►

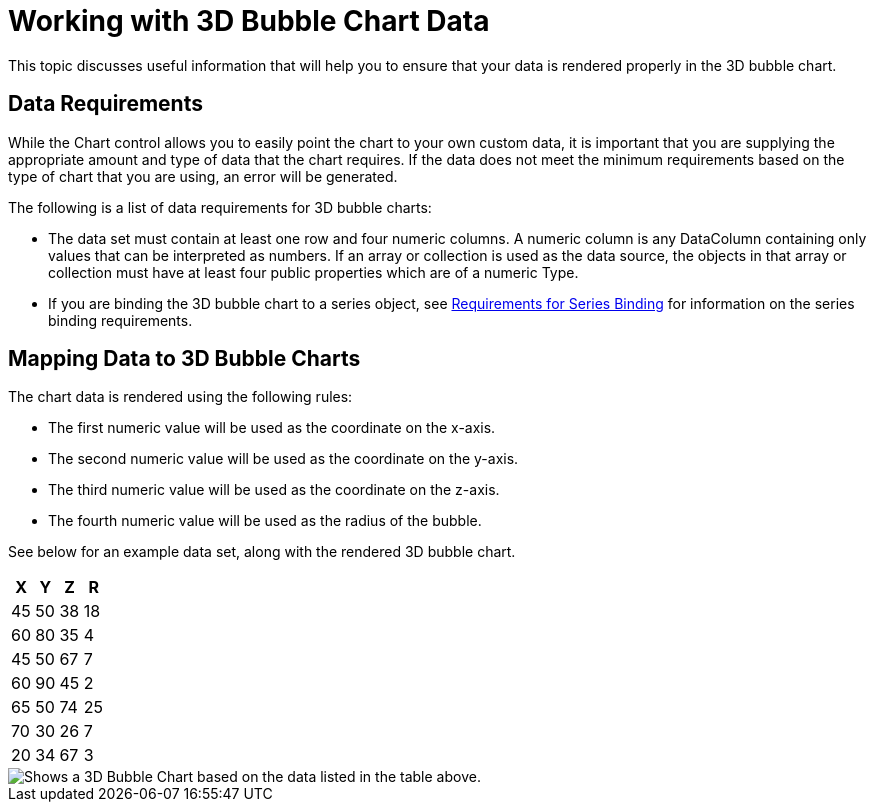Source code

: ﻿////

|metadata|
{
    "name": "chart-working-with-3d-bubble-chart-data",
    "controlName": ["{WawChartName}"],
    "tags": [],
    "guid": "{AF6F36FF-E5A0-4009-808D-389B7929AA46}",  
    "buildFlags": [],
    "createdOn": "0001-01-01T00:00:00Z"
}
|metadata|
////

= Working with 3D Bubble Chart Data

This topic discusses useful information that will help you to ensure that your data is rendered properly in the 3D bubble chart.

== Data Requirements

While the Chart control allows you to easily point the chart to your own custom data, it is important that you are supplying the appropriate amount and type of data that the chart requires. If the data does not meet the minimum requirements based on the type of chart that you are using, an error will be generated.

The following is a list of data requirements for 3D bubble charts:

* The data set must contain at least one row and four numeric columns. A numeric column is any DataColumn containing only values that can be interpreted as numbers. If an array or collection is used as the data source, the objects in that array or collection must have at least four public properties which are of a numeric Type.
* If you are binding the 3D bubble chart to a series object, see link:chart-requirements-for-series-binding.html[Requirements for Series Binding] for information on the series binding requirements.

== Mapping Data to 3D Bubble Charts

The chart data is rendered using the following rules:

* The first numeric value will be used as the coordinate on the x-axis.
* The second numeric value will be used as the coordinate on the y-axis.
* The third numeric value will be used as the coordinate on the z-axis.
* The fourth numeric value will be used as the radius of the bubble.

See below for an example data set, along with the rendered 3D bubble chart.

[options="header", cols="a,a,a,a"]
|====
|X|Y|Z|R

|45
|50
|38
|18

|60
|80
|35
|4

|45
|50
|67
|7

|60
|90
|45
|2

|65
|50
|74
|25

|70
|30
|26
|7

|20
|34
|67
|3

|====

image::images/Chart_About_3D_Bubble_Charts.png[Shows a 3D Bubble Chart based on the data listed in the table above.]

◄

**Exercise details:** Leaving each image aside, repeat the listing above exactly.

**The answer:**
Source code

: ﻿////

|metadata|
{
    "name": "chart-working-with-3d-bubble-chart-data",
    "controlName": ["{WawChartName}"],
    "tags": [],
    "guid": "{AF6F36FF-E5A0-4009-808D-389B7929AA46}",  
    "buildFlags": [],
    "createdOn": "0001-01-01T00:00:00Z"
}
|metadata|
////

= Working with 3D Bubble Chart Data

This topic discusses useful information that will help you to ensure that your data is rendered properly in the 3D bubble chart.

== Data Requirements

While the Chart control allows you to easily point the chart to your own custom data, it is important that you are supplying the appropriate amount and type of data that the chart requires. If the data does not meet the minimum requirements based on the type of chart that you are using, an error will be generated.

The following is a list of data requirements for 3D bubble charts:

* The data set must contain at least one row and four numeric columns. A numeric column is any DataColumn containing only values that can be interpreted as numbers. If an array or collection is used as the data source, the objects in that array or collection must have at least four public properties which are of a numeric Type.
* If you are binding the 3D bubble chart to a series object, see link:chart-requirements-for-series-binding.html[Requirements for Series Binding] for information on the series binding requirements.

== Mapping Data to 3D Bubble Charts

The chart data is rendered using the following rules:

* The first numeric value will be used as the coordinate on the x-axis.
* The second numeric value will be used as the coordinate on the y-axis.
* The third numeric value will be used as the coordinate on the z-axis.
* The fourth numeric value will be used as the radius of the bubble.

See below for an example data set, along with the rendered 3D bubble chart.

[options="header", cols="a,a,a,a"]
|====
|X|Y|Z|R

|45
|50
|38
|18

|60
|80
|35
|4

|45
|50
|67
|7

|60
|90
|45
|2

|65
|50
|74
|25

|70
|30
|26
|7

|20
|34
|67
|3

|====

image::images/Chart_About_3D_Bubble_Charts.png[Shows a 3D Bubble Chart based on the data listed in the table above.]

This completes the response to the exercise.